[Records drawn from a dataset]
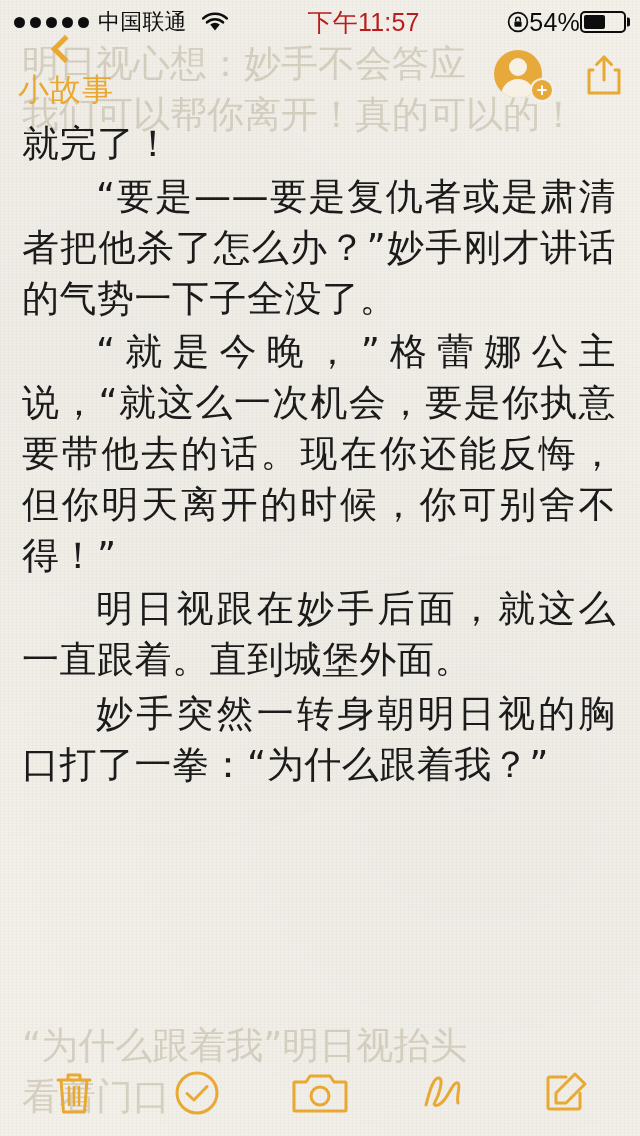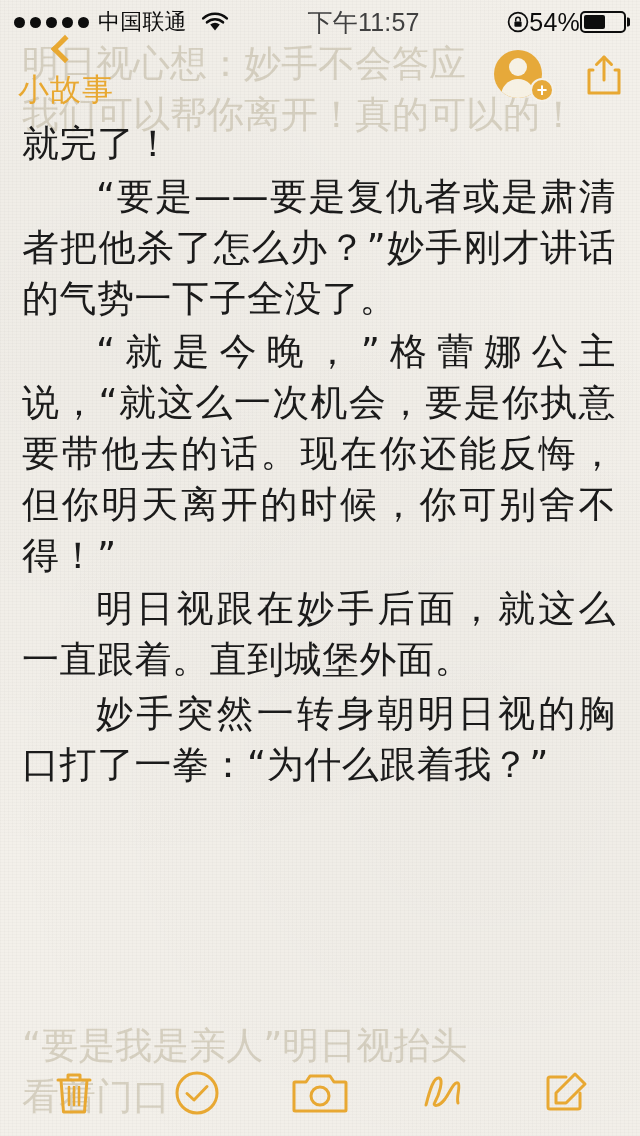--- a/index.html
+++ b/index.html
@@ -43,21 +43,21 @@
   .dot {
     width: 11px; height: 11px; border-radius: 50%;
     background: #0d0d0d;
   }
   .carrier { font-size: 22px; color: #0d0d0d; }
   .wifi-icon { margin-left: 4px; display:flex; align-items:center; }
   .sb-center {
     flex: 1 1 auto;
     text-align: center;
     font-size: 25px;
-    color: #404040;
+    color: #b91c1c;
     margin-left: -10px;
   }
   .sb-right { display: flex; align-items: center; flex: 0 0 auto; }
   .lock-rotate { display: flex; align-items: center; }
   .batt-pct { font-size: 25px; color: #0d0d0d; }
   .battery {
     width: 46px; height: 22px;
     border: 2px solid #0d0d0d;
     border-radius: 5px;
     position: relative;
@@ -270,21 +270,21 @@
 
 <div class="article">
   <p>就完了！</p>
   <p class="indent">“要是——要是复仇者或是肃清者把他杀了怎么办？”妙手刚才讲话的气势一下子全没了。</p>
   <p class="indent">“就是今晚，”格蕾娜公主说，“就这么一次机会，要是你执意要带他去的话。现在你还能反悔，但你明天离开的时候，你可别舍不得！”</p>
   <p class="indent">明日视跟在妙手后面，就这么一直跟着。直到城堡外面。</p>
   <p class="indent">妙手突然一转身朝明日视的胸口打了一拳：“为什么跟着我？”</p>
 </div>
 
 <div class="ghost ghost-bottom">
-  <div>“要是我是亲人”明日视抬头</div>
+  <div>“为什么跟着我”明日视抬头</div>
   <div>看着门口</div>
 </div>
 
 <div class="toolbar">
   <div class="tb-item">
     <span>
       <svg width="44" height="50" viewBox="0 0 44 50">
         <path d="M6 12 H38" stroke="#e8a832" stroke-width="3" stroke-linecap="round"></path>
         <path d="M16 12 V7 h12 v5" stroke="#e8a832" stroke-width="3" fill="none" stroke-linejoin="round"></path>
         <path d="M9 12 L11.5 44 h21 L35 12" stroke="#e8a832" stroke-width="3" fill="none" stroke-linejoin="round"></path>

▸ **Try it**: Lines from the one containing "width: 46px; height: 22px;" through the final line of the entries above are to be output exactly; omit all others.

▸ **Written reply**:
     width: 46px; height: 22px;
     border: 2px solid #0d0d0d;
     border-radius: 5px;
     position: relative;
@@ -270,21 +270,21 @@
 
 <div class="article">
   <p>就完了！</p>
   <p class="indent">“要是——要是复仇者或是肃清者把他杀了怎么办？”妙手刚才讲话的气势一下子全没了。</p>
   <p class="indent">“就是今晚，”格蕾娜公主说，“就这么一次机会，要是你执意要带他去的话。现在你还能反悔，但你明天离开的时候，你可别舍不得！”</p>
   <p class="indent">明日视跟在妙手后面，就这么一直跟着。直到城堡外面。</p>
   <p class="indent">妙手突然一转身朝明日视的胸口打了一拳：“为什么跟着我？”</p>
 </div>
 
 <div class="ghost ghost-bottom">
-  <div>“要是我是亲人”明日视抬头</div>
+  <div>“为什么跟着我”明日视抬头</div>
   <div>看着门口</div>
 </div>
 
 <div class="toolbar">
   <div class="tb-item">
     <span>
       <svg width="44" height="50" viewBox="0 0 44 50">
         <path d="M6 12 H38" stroke="#e8a832" stroke-width="3" stroke-linecap="round"></path>
         <path d="M16 12 V7 h12 v5" stroke="#e8a832" stroke-width="3" fill="none" stroke-linejoin="round"></path>
         <path d="M9 12 L11.5 44 h21 L35 12" stroke="#e8a832" stroke-width="3" fill="none" stroke-linejoin="round"></path>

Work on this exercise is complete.